Le certificat de l’ALENA est un document légal
Le certificat d’origine de l’ALENA est valide quatre ans auprès des autorités douanières, bien que vous devez le renouveler chaque année. Recopiez-vous d’année en année le même certificat d’origine en y changeant la date? Attention aux surprises. Sur votre certificat, inscrivez-vous des produits que vous exportez, mais dont vous n’êtes pas le producteur? Le producteur vous a-t-il fourni un certificat valide pour en certifier l’origine? Pouvez-vous vous y fier?

Le concepteur de produit, l’acheteur de matières premières et le département de production connaissent-ils la règle d’origine qui s’applique au produit que vous exportez? Il existe 1500 règles d’origine dans la règlementation. Il est faux de croire qu’un contenu canadien de 50 % en fait un produit admissible à l’ALENA. Bien que certaines règles exigent un contenu nord-américain, plusieurs règles exigent un changement de tarif entre les composantes et le produit final.

Un changement de composante à l’intérieur d’un produit, un changement de source d’approvisionnement ou encore un changement de procédé de fabrication, voilà des facteurs qui pourraient grandement influencer la validité de votre certificat d’origine.

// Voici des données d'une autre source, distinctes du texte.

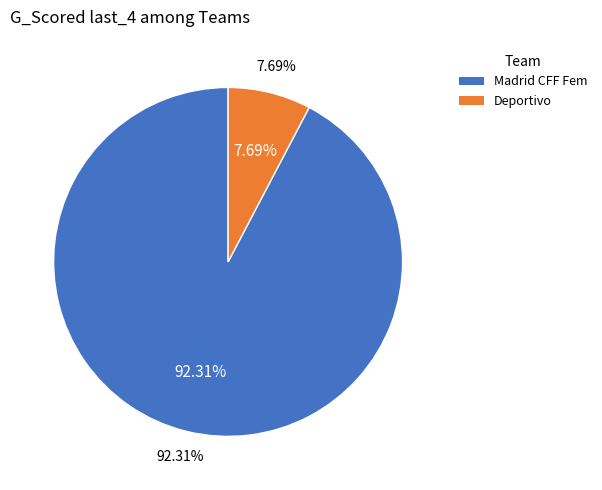

Approximately how many times larger is the value at Madrid CFF Fem compared to Deportivo?

12.0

La méconnaissance des règlements peut couter cher
Malheureusement, plusieurs entreprises complètent ce document légal sans connaitre la règle d’origine, ou encore sans aucun justificatif supportant le certificat d’origine, ce qui pourrait être considéré comme de la négligence aux yeux des services douaniers américains. Qu’arrive-t-il si votre certificat d’origine est jugé non valide par les autorités douanières? En signant ce document, vous vous êtes engagé à aviser toute personne ayant bénéficié de la franchise des droits aux États-Unis de la non-validité de votre certificat. En étant l’importateur de vos propres produits aux États-Unis (comme 80 % des exportateurs canadiens), vous en êtes le bénéficiaire. Conclusion, vous devrez songer à la divulgation volontaire, s’il n’est pas trop tard, et repayer les droits de douane aux États-Unis rétroactivement pour les cinq dernières années. Quand le produit est déjà vendu à votre client américain, cet impact financier pourrait avoir de lourdes conséquences.